[Lecture] Jian Huang:Deep Optimal Transport and Generative Learning
Time: 8:30-9:30am, Oct. 26th, 2020, Monday
Venue: Zoom ID:689 9105 6390
Spreker:Jian Huang Professor of University of Iowa
Abstract:The long-standing methodology for learning an underlying distribution in statistics and machine learning relies on a prescribed statistical model, which can be difficult to specify in many modern applications such as image analysis, computer vision and natural language processing. In contrast, generative models aim to learn the underlying generating mechanism of data by estimating a nonlinear map that transforms a reference distribution to the target distribution.This modeling approach has achieved impressive successes in many machine learning tasks. In this work, we propose an optimal transport approach for generative learning with theoretical guarantees. We formulate the problem of generative learning as that of finding an optimal transport map from a reference to the target, which is equivalent to solving a fully nonlinear Monge-Ampere equation. Interpreting the infinitesimal linearization of the Monge-Ampere equation from the perspective of gradient flows leads to a stochastic McKean-Vlasov equation that defines a map pushes forward the reference to the target. We apply the forward Euler method to solve this equation. The resulting forward Euler map is the composition of a sequence of simple residual maps, which are computationally stable and easy to train. The key task in training is the estimation of the density ratios that determine the residual maps. We estimate the density ratios based on the Bregman divergence with a gradient penalty using deep density-ratio fitting. We show that the proposed density-ratio estimators do not suffer from the “curse of dimensionality” if data is supported on a lower-dimensional manifold. Numerical experiments with multi-mode synthetic datasets and comparisons with the existing methods on real benchmark datasets support our theoretical results and demonstrate the effectiveness of the proposed method.
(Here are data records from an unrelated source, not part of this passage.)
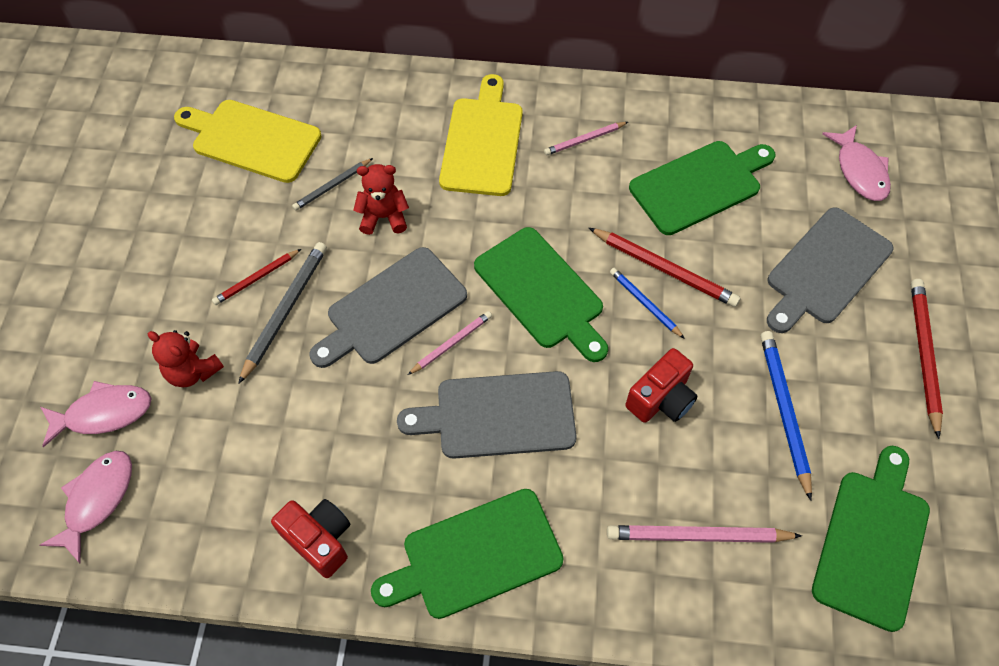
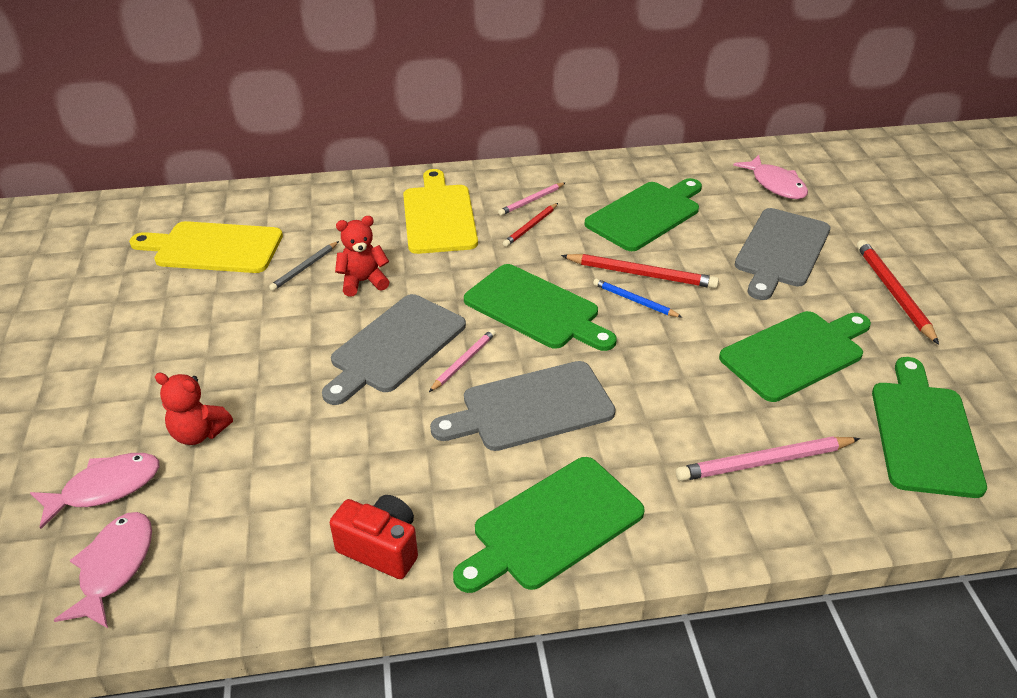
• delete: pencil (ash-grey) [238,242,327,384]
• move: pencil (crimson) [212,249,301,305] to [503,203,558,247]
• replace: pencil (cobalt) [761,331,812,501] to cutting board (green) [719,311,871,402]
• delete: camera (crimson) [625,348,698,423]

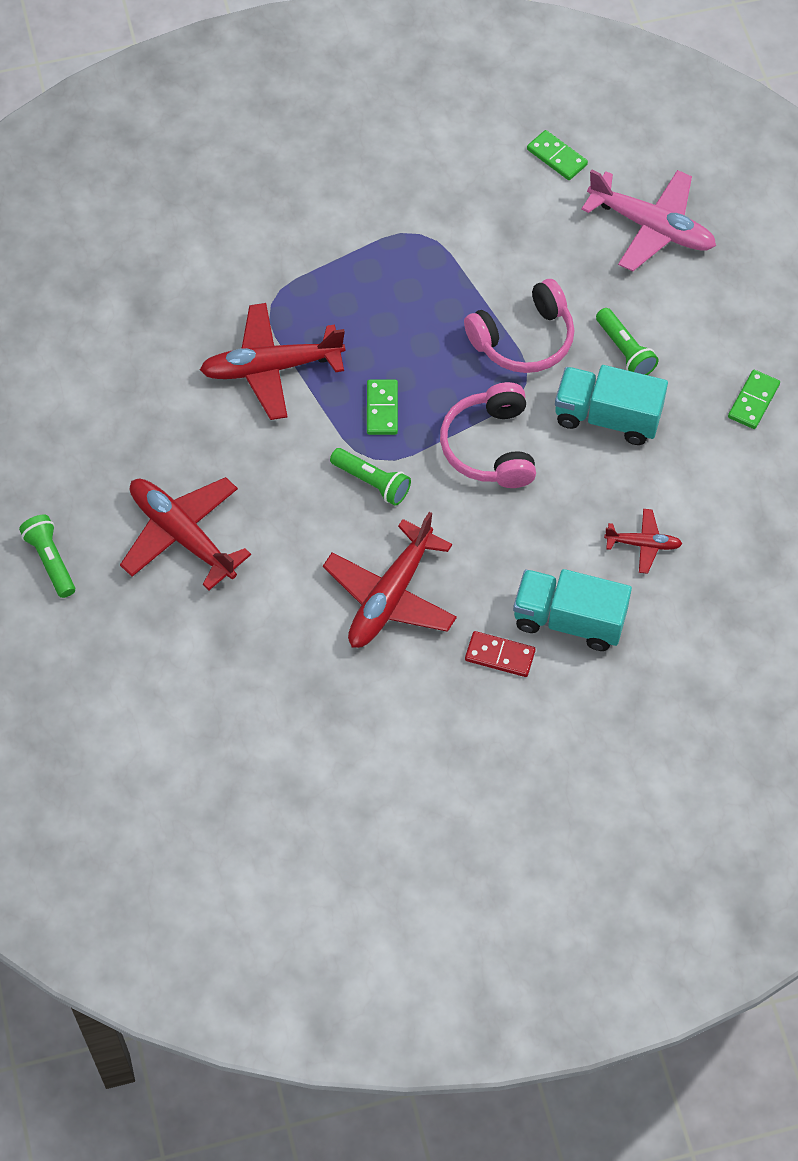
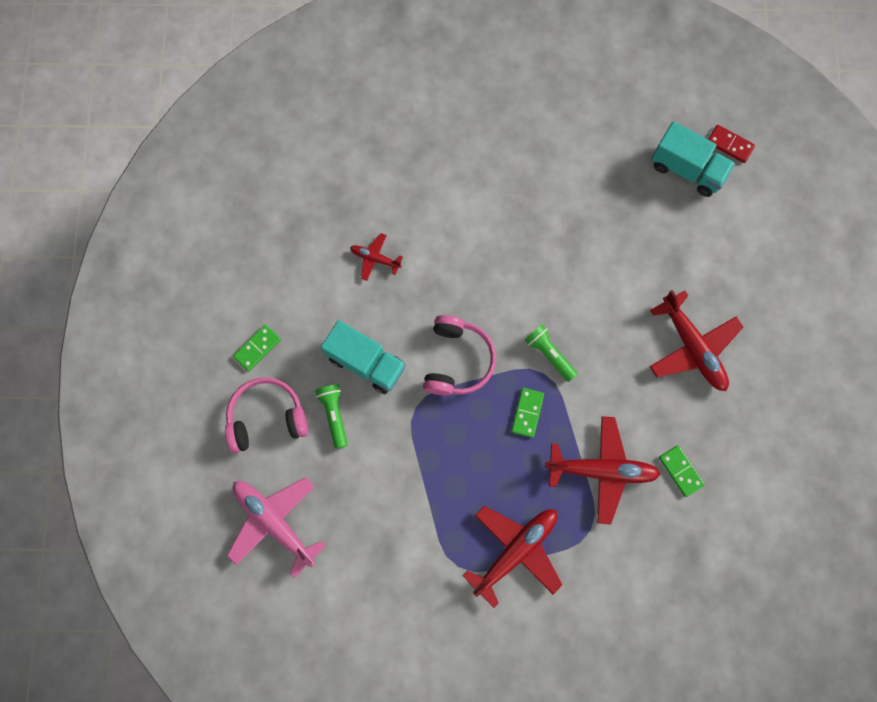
• move: domino piece (green) [527,130,588,180] to [659,445,705,497]
• move: headset (pink) [464,279,575,373] to [225,377,309,453]
• move: plane (crimson) [323,512,457,648] to [462,506,562,608]
• delete: torch (green) [19,515,75,598]
• move: toy truck (turquoise) [513,569,632,651] to [651,121,735,197]
• move: domino piece (crimson) [465,631,536,677] to [708,125,755,163]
Speaker’s Bio:Professor Huang’s current research interests include high-dimensional statistics, bioinformatics, and statistical machine learning. Professor Huang has made contributions through innovative research and development of methods and algorithms to the areas of high-dimensional statistics, computational statistics, statistical genetics and genomics, semiparametric models, and survival. Many of his publications appeared in top-ranked journals, including Annals of Statistics, Bioinformatics, Biometrics, Biometrika, Econometrika, Journal of the American Statistical Association, Journal of Machine Learning Research, PNAS, and The American Journal of Human Genetics. Professor Huang was bestowed a National Institutes of Health Research Scientist Development Award in 1998 and elected a Fellow of the American Statistical Association in 2009. He served as associate editor of Annals of Statistics in 2013-2015, Statistica Sinica and Statistics and Its Interface. Professor Huang has been designated a Highly Cited Researcher from 2015 to 2019 by Clarivate Analytics (formerly the Intellectual Property & Science business of Thomson Reuters), ranking among the top one percent of researchers from 2003 to 2019, for most cited papers in the field of Mathematics.